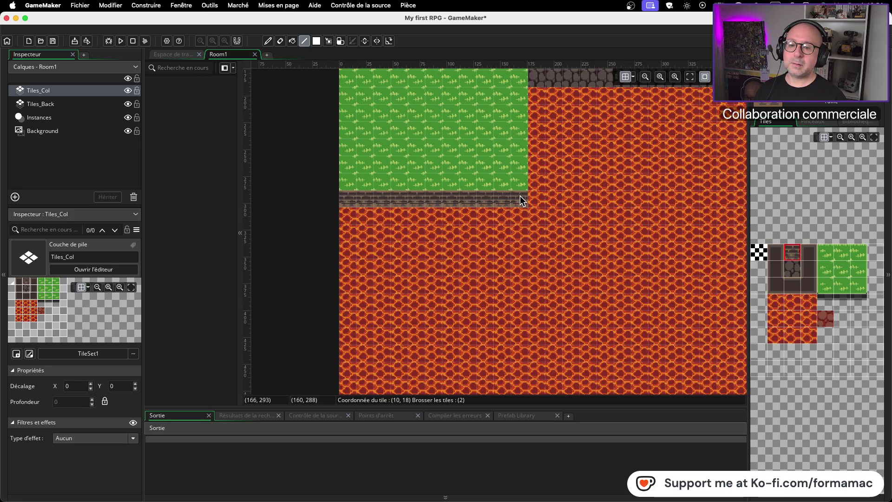
pyautogui.moveTo(532, 195)
pyautogui.mouseDown()
pyautogui.moveTo(535, 161)
pyautogui.moveTo(537, 197)
pyautogui.mouseUp()
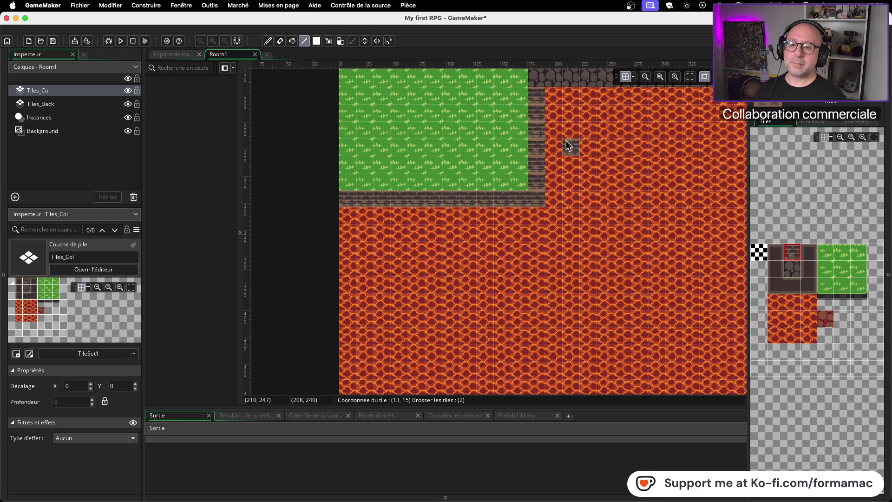
# Step: Paint brick wall tiles along the lava edge above the stone path
pyautogui.scroll(5, 566, 142)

* [What you should do]
The data above are to be repeated word for word, with any pictures left out.

* [Response to this task]
pyautogui.moveTo(532, 195)
pyautogui.mouseDown()
pyautogui.moveTo(535, 161)
pyautogui.moveTo(537, 197)
pyautogui.mouseUp()
# Step: Paint brick wall tiles along the lava edge above the stone path
pyautogui.scroll(5, 566, 142)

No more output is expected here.